Traveling this pandemic? A new study showed that testing for COVID right before leaving is the best thing to do.

For the study published in the International Journal of Public Health, the team of epidemiologists from Yale School of Public Health were the first to use statistical analysis to figure out how effective test-timing strategies are at limiting COVID-19 spread. The team found that testing on the day of an event/outing can nearly halve the risk of transmitting the virus.

The team also stated that policies requiring people to have a negative COVID test within 72 hours or more on arrival at a location – something most countries require for travelers – are hardly helpful.

According to senior author Jeffrey Townsend, the Elihu Professor of Biostatistics at the Yale School of Public Health, this is because the virus grows exponentially in the human body. Taken early enough, a rapid-antigen (RA) test can fail to detect faint traces of the virus before it builds up enough to result in a positive test. This means in just a matter of hours, someone unknowingly infected but tested negatively could spread the virus to other people.

"Typically, the disease has a very short period where it is really highly transmissible.

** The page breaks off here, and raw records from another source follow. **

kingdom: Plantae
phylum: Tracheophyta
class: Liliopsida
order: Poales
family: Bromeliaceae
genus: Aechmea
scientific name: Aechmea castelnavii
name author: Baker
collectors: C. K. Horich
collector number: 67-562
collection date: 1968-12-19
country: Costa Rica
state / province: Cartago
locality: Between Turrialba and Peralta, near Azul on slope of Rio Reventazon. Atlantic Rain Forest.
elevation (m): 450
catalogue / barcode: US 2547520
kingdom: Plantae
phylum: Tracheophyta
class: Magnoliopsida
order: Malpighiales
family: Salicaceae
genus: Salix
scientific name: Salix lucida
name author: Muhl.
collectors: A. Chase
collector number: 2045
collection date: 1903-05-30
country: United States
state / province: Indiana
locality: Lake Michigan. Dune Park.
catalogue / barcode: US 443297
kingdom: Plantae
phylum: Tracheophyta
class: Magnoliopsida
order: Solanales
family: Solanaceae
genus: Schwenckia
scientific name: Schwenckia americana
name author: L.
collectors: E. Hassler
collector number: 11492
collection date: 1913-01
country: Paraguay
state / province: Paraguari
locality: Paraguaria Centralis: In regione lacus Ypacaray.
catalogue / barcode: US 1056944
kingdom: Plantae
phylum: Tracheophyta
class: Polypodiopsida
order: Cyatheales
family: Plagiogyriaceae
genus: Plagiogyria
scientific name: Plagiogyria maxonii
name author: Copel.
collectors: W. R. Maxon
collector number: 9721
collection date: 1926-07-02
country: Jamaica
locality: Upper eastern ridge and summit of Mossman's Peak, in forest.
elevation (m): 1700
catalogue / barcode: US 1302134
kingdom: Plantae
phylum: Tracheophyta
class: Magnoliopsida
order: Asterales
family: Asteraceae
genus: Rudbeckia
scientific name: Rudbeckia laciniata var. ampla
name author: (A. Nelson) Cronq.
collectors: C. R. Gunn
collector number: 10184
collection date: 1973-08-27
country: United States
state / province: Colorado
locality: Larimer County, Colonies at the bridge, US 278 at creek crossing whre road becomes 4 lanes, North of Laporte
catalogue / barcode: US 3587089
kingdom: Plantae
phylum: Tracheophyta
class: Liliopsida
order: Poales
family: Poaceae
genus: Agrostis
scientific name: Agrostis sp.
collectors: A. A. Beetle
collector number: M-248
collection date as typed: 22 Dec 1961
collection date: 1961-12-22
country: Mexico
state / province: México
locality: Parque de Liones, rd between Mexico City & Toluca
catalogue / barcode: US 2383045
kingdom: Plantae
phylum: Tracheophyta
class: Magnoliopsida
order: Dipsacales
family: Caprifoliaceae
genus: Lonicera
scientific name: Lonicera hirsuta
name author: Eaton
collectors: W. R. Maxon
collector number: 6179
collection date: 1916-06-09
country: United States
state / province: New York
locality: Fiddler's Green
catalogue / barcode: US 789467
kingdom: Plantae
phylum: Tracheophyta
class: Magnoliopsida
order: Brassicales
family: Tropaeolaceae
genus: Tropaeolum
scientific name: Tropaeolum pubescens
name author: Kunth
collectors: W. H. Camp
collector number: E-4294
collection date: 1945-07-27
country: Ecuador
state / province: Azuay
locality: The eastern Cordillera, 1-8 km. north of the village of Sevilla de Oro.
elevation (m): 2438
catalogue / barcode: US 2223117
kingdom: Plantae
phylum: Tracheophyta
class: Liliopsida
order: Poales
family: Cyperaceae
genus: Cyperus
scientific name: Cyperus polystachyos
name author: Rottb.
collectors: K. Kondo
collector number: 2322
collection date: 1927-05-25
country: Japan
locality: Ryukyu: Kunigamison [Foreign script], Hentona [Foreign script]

Go back just a little bit of time and there's often hardly any virus in you, compared to just a little later, when your viral load could be surging,” said Townsend.

To understand how transmission changes with testing at different times, Townsend and his colleagues applied mathematical modeling. Per the study, the probability that a person with COVID would transmit the virus to one or more individuals after the start of an event is roughly 40% without any testing. However, as testing is performed closer and closer to arrival time, that risk drops more and more.

"We're not the first people to say that you should test closer to an event . But this study really nails it down: it matters an enormous amount—and here's the curve that shows it,” Townsend added.

As part of their analysis, the team analyzed more than a dozen different RA home tests and found that they are more effective than RT-PCR tests since they provide quick results.